→ WHAT YOU ARE ASKED TO DO
Nothing but the lines from the one containing "445 421 471" through the last line of the data below should be returned, each copied exactly.

[Stored items]

--------------------------------------------------

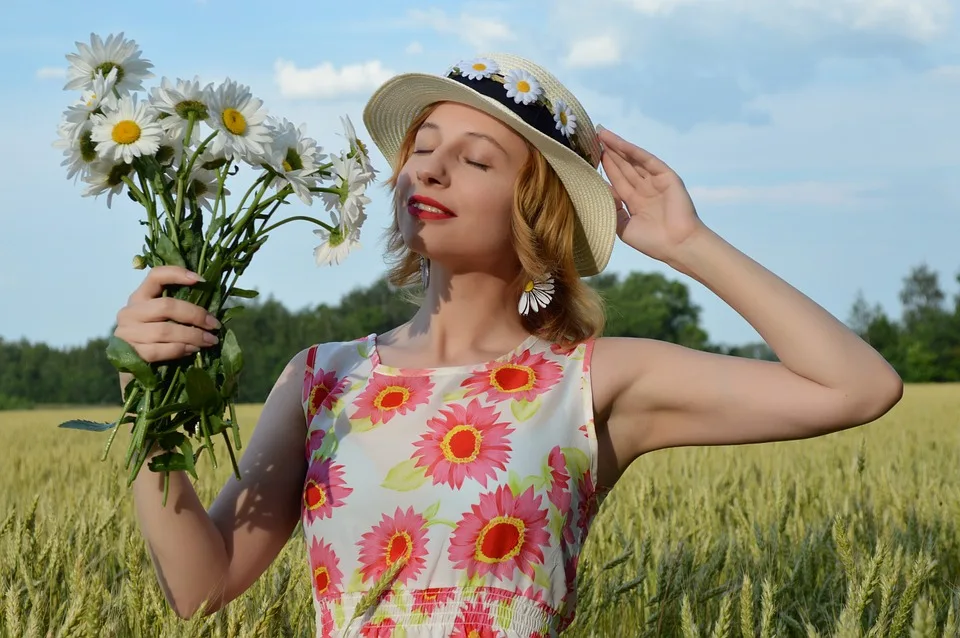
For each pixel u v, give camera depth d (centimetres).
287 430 256
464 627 220
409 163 245
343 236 222
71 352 8900
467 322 249
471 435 231
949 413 2442
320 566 235
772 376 227
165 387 210
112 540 423
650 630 324
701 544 410
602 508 512
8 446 1748
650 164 248
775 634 314
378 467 232
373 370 247
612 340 247
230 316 215
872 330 9062
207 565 234
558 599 229
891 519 549
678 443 244
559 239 252
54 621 288
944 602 370
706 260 236
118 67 222
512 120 238
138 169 215
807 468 942
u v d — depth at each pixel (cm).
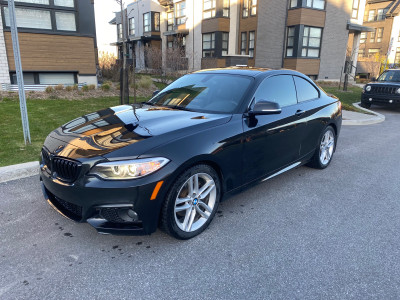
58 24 1185
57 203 292
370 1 4028
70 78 1279
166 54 1803
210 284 236
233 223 328
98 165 249
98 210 256
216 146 294
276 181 453
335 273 252
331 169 514
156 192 254
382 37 3919
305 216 348
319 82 2111
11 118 709
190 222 292
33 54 1145
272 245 290
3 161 458
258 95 359
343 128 897
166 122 304
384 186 444
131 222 261
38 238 291
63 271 247
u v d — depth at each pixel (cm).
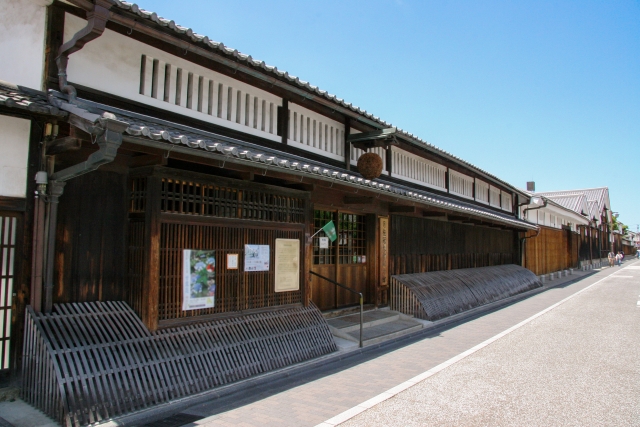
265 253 704
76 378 430
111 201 564
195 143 480
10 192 479
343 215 1032
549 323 1115
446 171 1539
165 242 567
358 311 1041
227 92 744
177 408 487
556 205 2659
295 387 585
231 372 575
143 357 501
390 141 1023
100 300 545
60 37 521
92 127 412
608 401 538
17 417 428
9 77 484
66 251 518
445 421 471
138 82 610
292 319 724
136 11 489
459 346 844
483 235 1836
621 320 1165
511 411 502
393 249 1187
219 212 636
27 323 477
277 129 841
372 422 466
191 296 589
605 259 5541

--------------------------------------------------

→ TASK ANSWER
445 421 471
138 82 610
292 319 724
136 11 489
459 346 844
483 235 1836
621 320 1165
511 411 502
393 249 1187
219 212 636
27 323 477
277 129 841
372 422 466
191 296 589
605 259 5541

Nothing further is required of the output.